> Text segment
But these are all ways of describing in highly aggregated fashion what economists are seeing as outputs rather than what causes those changes. To really understand technological change, you need to examine its underlying drivers and the motivations of the people and firms making it happen, says economist Deborah Strumsky of UNC Charlotte.

Researchers invited to a six-week working group at SFI this summer are studying technology, especially alternative energy technologies, by building technological trophic networks akin to food webs describing feeding interactions in ecosystems. The food web-like approach enables them to place a particular technology within its ecosystem and study how it evolves.

Like food webs, these networks have hierarchical structures, but they are based on individual technologies’ distances from the natural resource-based inputs needed to create them.

The interesting dynamic in this approach, Strumsky says, is that innovations and improvements at higher levels of the network percolate through the lower levels of the system and play a role in enabling technological change.

“If anyone in the larger trophic structure finds a new way to save costs, then I benefit too,” she says.

Products that are very close to their natural resources, like coal, oil, and natural gas, get far less benefit from trophic improvements due to the short distance from their natural resource base. In contrast, rapid and consistent progress of many high-tech goods such as photovoltaics is a function of the length and complexity of their trophic structures.

This matches what we see in the real world, she says. “If you control for other factors, the price of coal hasn’t changed since the late 1800s. But costs of photovoltaics have fallen by orders of magnitude since the 1970s.”

Strumsky, SFI External Professor Doyne Farmer of Oxford University, and Jose Lobo of Arizona State University organized the working group, which is funded by an alternative energy grant from the U.S. Department of Energy, and by the Institute for New Economic Thinking and SFI.

The ultimate goal of the project, Strumsky says, is to develop quantitative forecasting methods that support improved decisionmaking in the allocation of research and development investments.

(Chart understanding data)
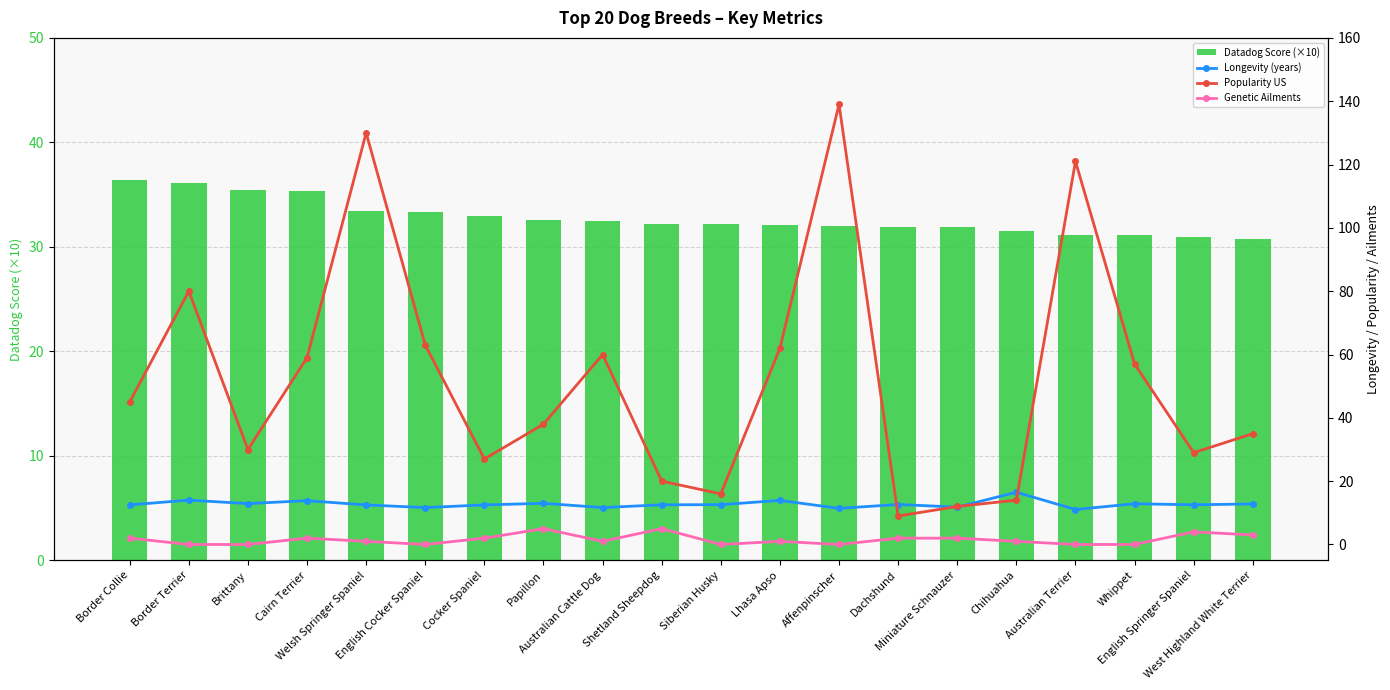

What is the sum of all Datadog Score (×10) values?

655.7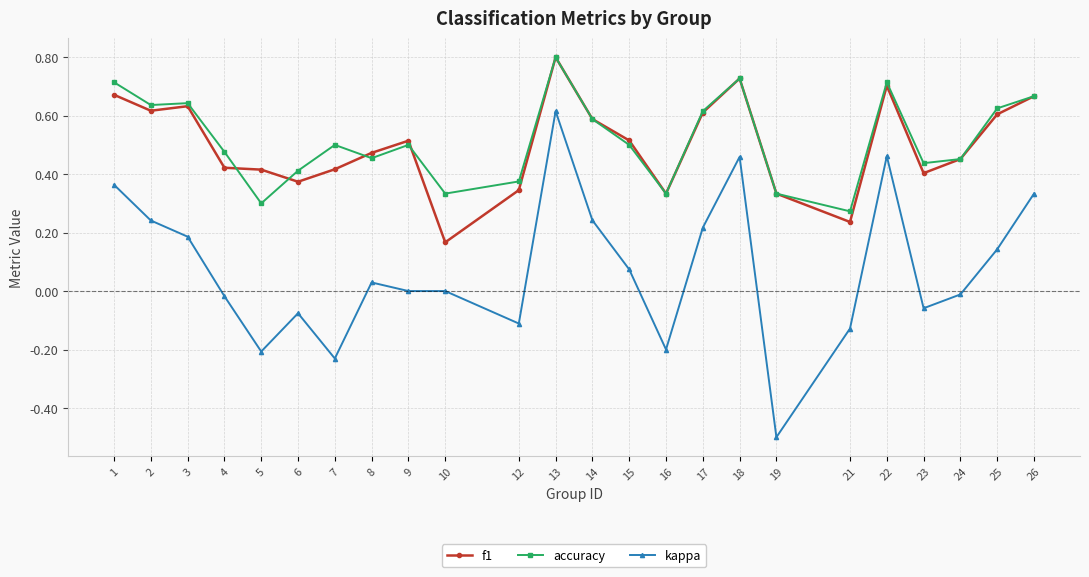

At which category does kappa reach its first local peak?

6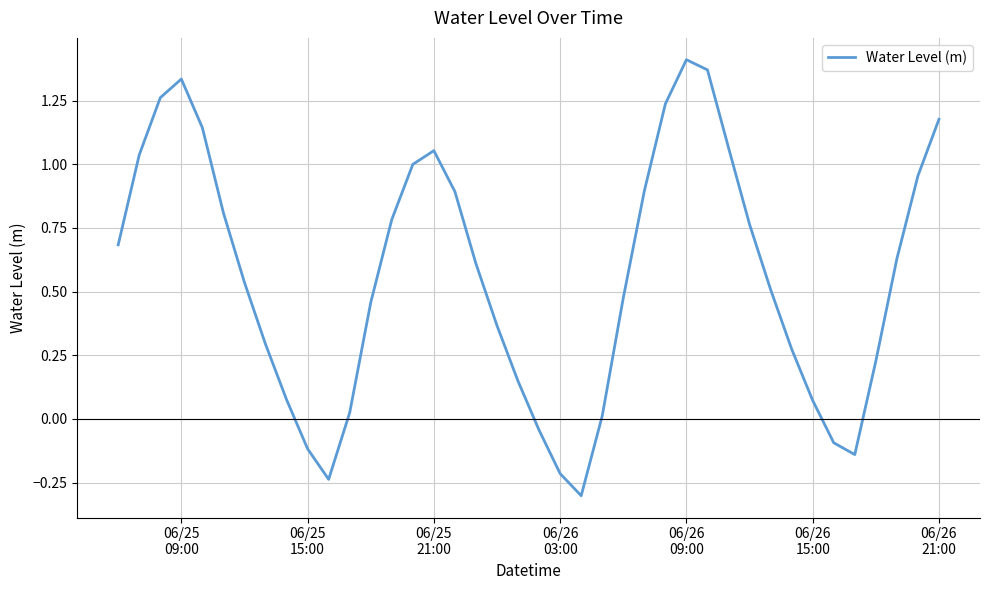

What is the smallest value displayed?

-0.3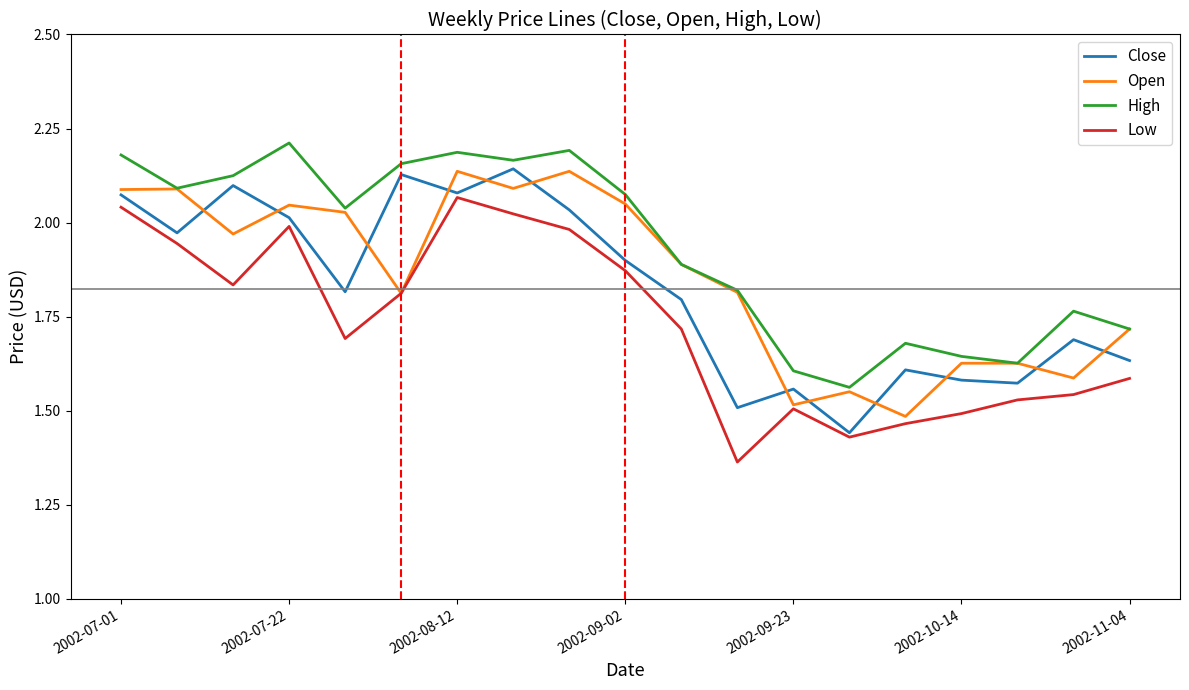

True or false: High and Low intersect in this chart.

False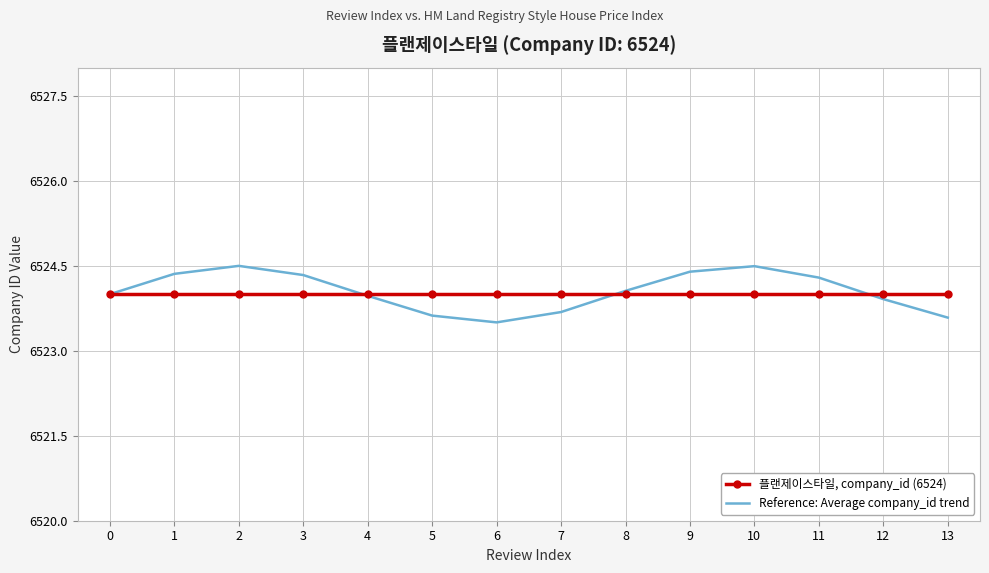

Is it true that Reference: Average company_id trend equals 6524.0 at 4?

True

> Exercise instructions
According to the passage on technological trophic networks, what is the ultimate goal of the project?

> Task output
To develop quantitative forecasting methods that support improved decisionmaking in the allocation of research and development investments.